Page excerpt:
▽

|Grandmaster of Teutonic Order |
The seal of the Grand Master of the Teutonic Order (Sigillum Magistri Generalis Hospitalis Sancte Marie Theutonicorum Ier(oso)l(o)m(i)tan(i)
. This seal was in use for more than 200 years, from the 13th century until it was replaced by Frederick, Duke of Saxony
|Reports to||Holy See|
|Term length||Life tenure|
The Grand Master (German: Hochmeister; Latin: Magister generalis) is the holder of the supreme office of the Teutonic Order. It is equivalent to the grand master of other military orders and the superior general in non-military Roman Catholic religious orders. Hochmeister, literally "high master", is only used in reference to the Teutonic Order, as Großmeister ("grand master") is used in German to refer to the leaders of other orders of knighthood.

△

Data records:
▽

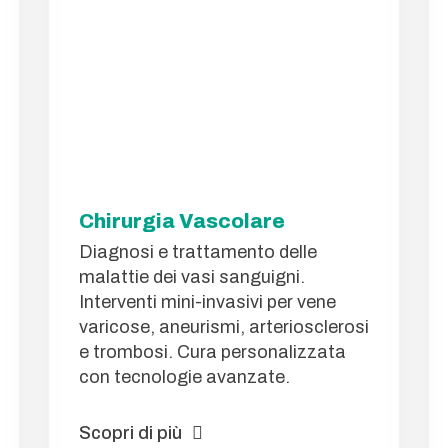
Chirurgia Vascolare
Diagnosi e trattamento delle
malattie dei vasi sanguigni.
Interventi mini-invasivi per vene
varicose, aneurismi, arteriosclerosi
e trombosi. Cura personalizzata
con tecnologie avanzate.
Scopri di più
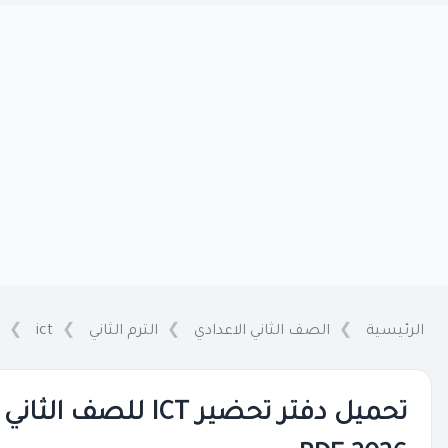
الرئيسية
الصف الثاني الاعدادي
الترم الثاني
ict
تحميل دفتر تحضير ICT ل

△

Directions:
Carry on the passage about the Grand Master of the Teutonic Order, starting right after its final sentence.

Solved problem:
An early version of the full title in Latin was Magister Hospitalis Sanctae Mariae Alemannorum Hierosolymitani. Since 1216, the full title Magister Hospitalis Domus Sanctae Mariae Teutonicorum Hierosolymitani ("Master of the Hospital House of the Blessed Virgin Mary of the Germans of Jerusalem") was used.
The offices of Hochmeister and Deutschmeister (Magister Germaniae) were united in 1525. The title of Magister Germaniae had been introduced in 1219 as the head of the bailiwicks in the Holy Roman Empire, from 1381 also those in Italy, raised to the rank of a prince of the Holy Roman Empire in 1494, but merged with the office of grand master under Walter von Cronberg in 1525, from which time the head of the order had the title of Hoch- und Deutschmeister.
Coat of arms
The coat of arms representing the grand master (Deutschmeisterwappen) is shown with a golden cross fleury or cross potent superimposed on the black cross, with the imperial eagle as a central inescutcheon.
The golden cross potent overlaid on the black cross becomes widely used by the 14th century, developing into a golden cross fleury by the 15th century.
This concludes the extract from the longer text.